| WHAT IS EXPECTED |
For this exercise, an exact copy is needed of only the lines from the one containing "13: 170000 -> 261475.8" through the end of the data, with pictures left out.

(Image comparison data)
==========

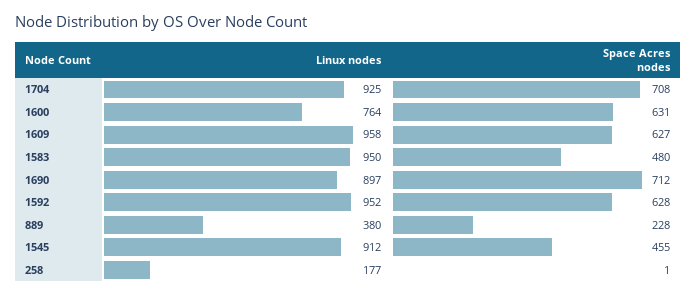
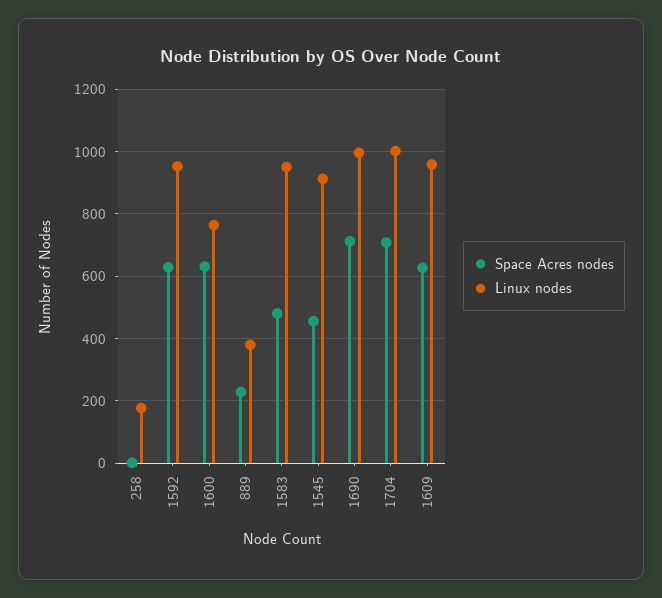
Linux nodes, 1704: 925 -> 1000
Linux nodes, 1690: 897 -> 1000

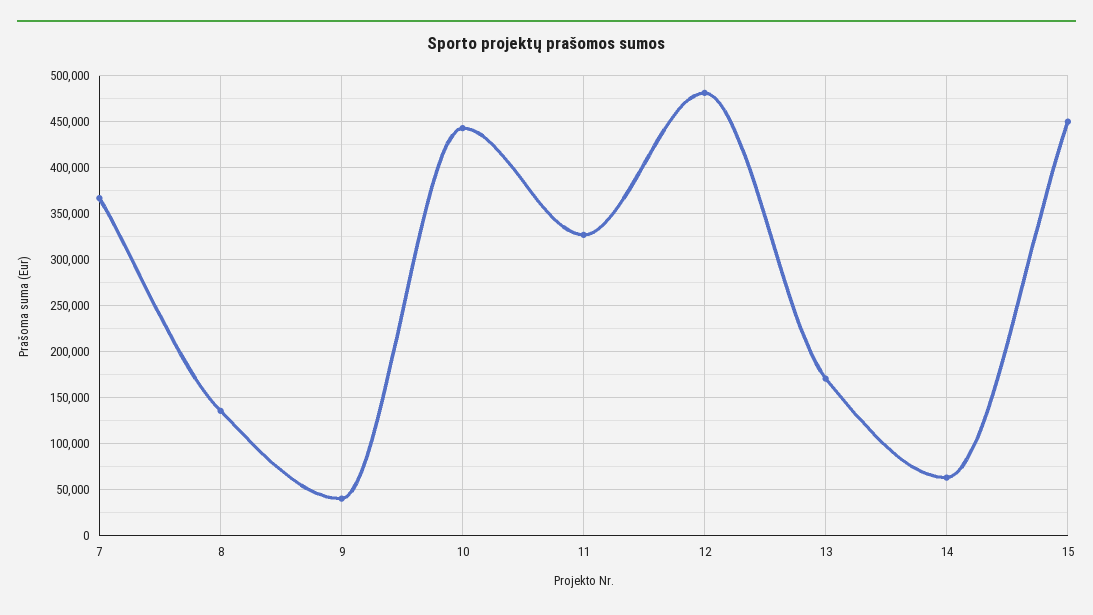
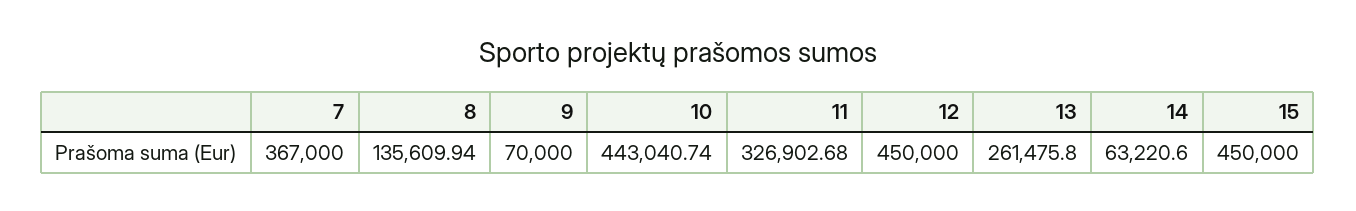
9: 40000 -> 70000
12: 480000 -> 450000
13: 170000 -> 261475.8

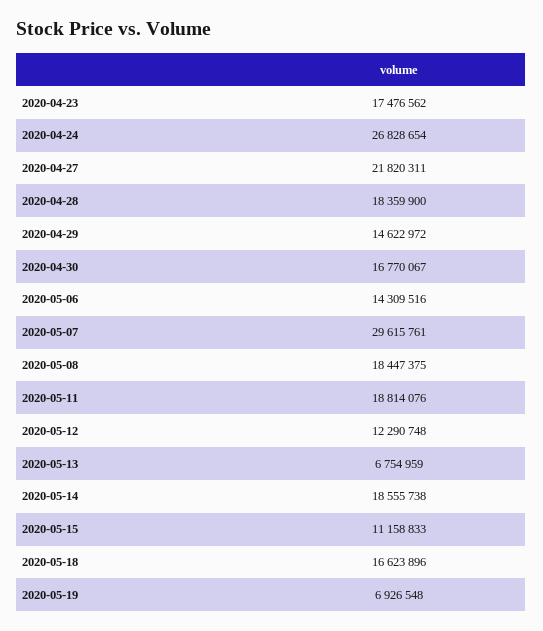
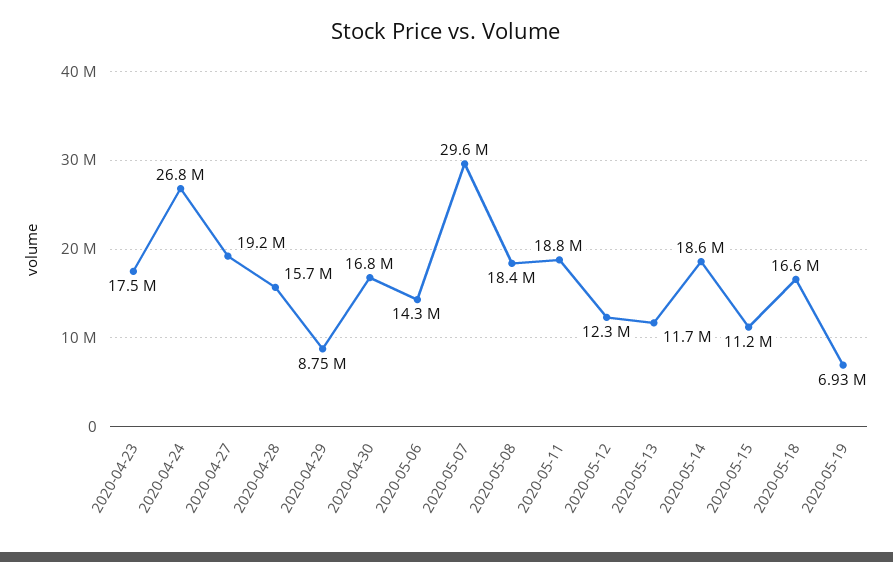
2020-04-27: 21820311 -> 19200000
2020-04-28: 18359900 -> 15700000
2020-04-29: 14622972 -> 8750000
2020-05-13: 6754959 -> 11700000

==========

| RESPONSE TO THIS TASK |
13: 170000 -> 261475.8

2020-04-27: 21820311 -> 19200000
2020-04-28: 18359900 -> 15700000
2020-04-29: 14622972 -> 8750000
2020-05-13: 6754959 -> 11700000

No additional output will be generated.